Zorich himself started working in restaurants at age 15, graduating at 19 from Stumptown's own Western Culinary Institute in 1995. Cooking stints followed at Seattle's Seastar, Serafina and Coastal Kitchen restaurants. If Zorich's seafood specials are an indication, the four years he spent cooking at the Ark--a restaurant perched above the oyster-rich Willapa Bay and surrounded by canneries--proved most formative.
Zorich says it has been hard to find quality cooks to match the quality of the region's ingredients. After a year of ups and downs, he now claims confidence in his crew. Perhaps that unevenness isn't entirely in the past, however, as on a recent visit the bacon burger--made of free-range, organic beef and billed as the "knee-deep ranch burger"--was served more charred than had been ordered. But forgiving a little char between the teeth is easier when the staff not only recognizes you by the second visit but also treats you like a prize egg throughout your meal.

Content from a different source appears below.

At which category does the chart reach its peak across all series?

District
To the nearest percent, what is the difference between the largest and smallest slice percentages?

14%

For the sweet stuff, standards again take the cake in the form of a black and tan (warm brownie, vanilla ice cream and caramel sauce, $5), a delicious homemade cheesecake with cherry sauce ($5), and a berry pie du jour ($5). On a recent night, a peach galette--think flaky pastry and browned fruit beside vanilla ice cream--incited a passive-aggressive spoon war between two diners, one of whom was me.

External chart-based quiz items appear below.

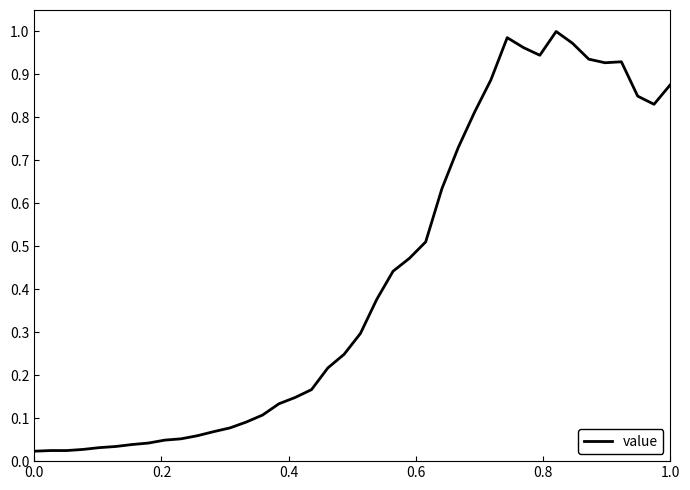

Is this an area chart (filled region under the line)?

No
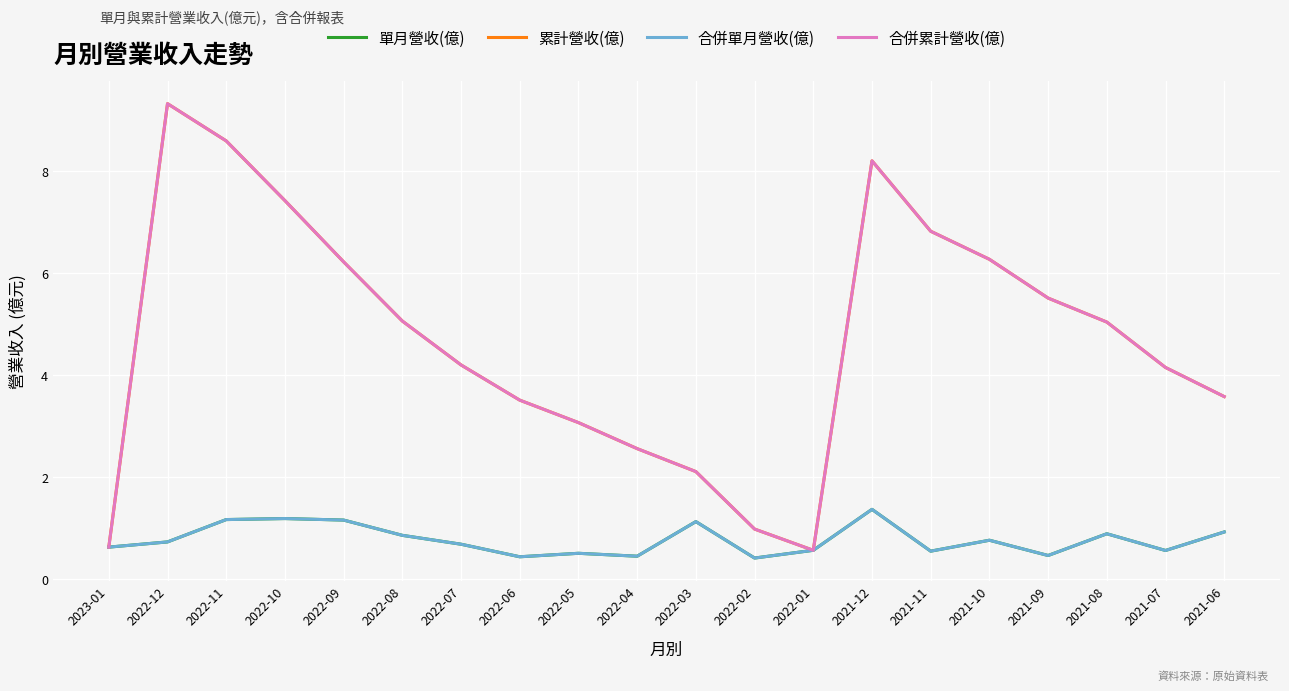

At 2021-12, list the series in order from smallest to largest.

單月營收(億), 合併單月營收(億), 累計營收(億), 合併累計營收(億)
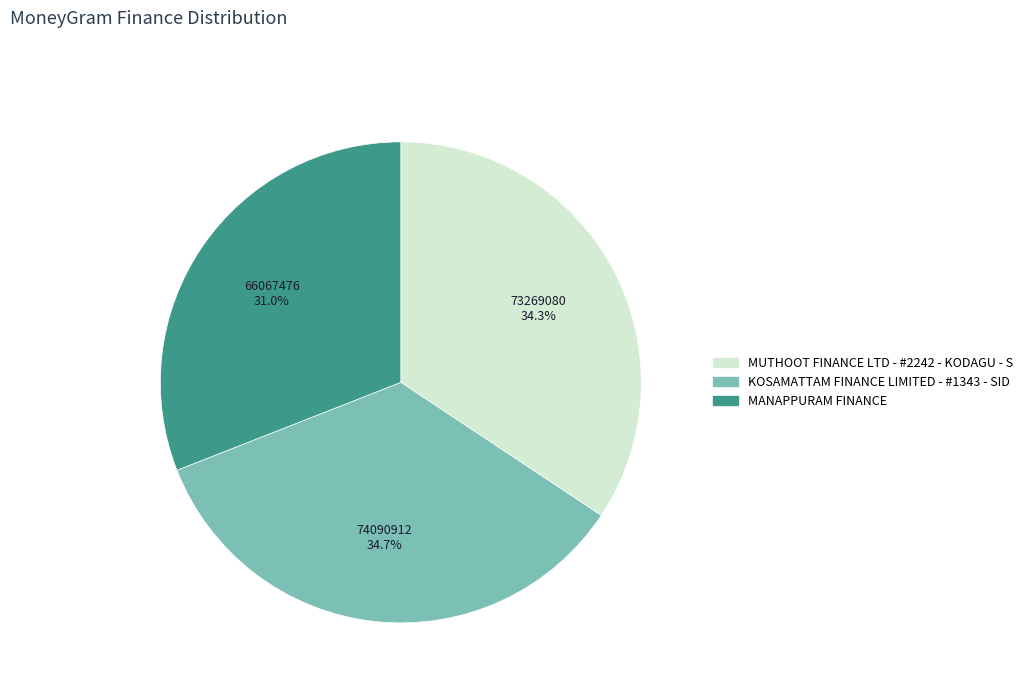

The MUTHOOT FINANCE LTD - #2242 - KODAGU - S slice represents 34% of the pie. True or false?

True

While Epicure is still rooted in its catering company past, offering few surprising or unique dishes, it solidly delivers on the promises of its bistro menu. And Charlie Zorich is the kind of talented young chef you hope continues training to prepare for an even bigger and brighter future. In the meantime, get thee to his--for now--quiet neck of the woods for your own piece of the pie.
407 NW 17th Ave., 916-1676.Lunch 11 am-2:30 pm Monday-Friday, dinner 5-10 pm Tuesday-Saturday. Brunch 9 am-2 pm Saturday-Sunday. Bistro menu available 3-5 pm Monday-Saturday. Credit cards accepted. $$ Moderate
Picks: Dungeness crab cakes, any seafood special.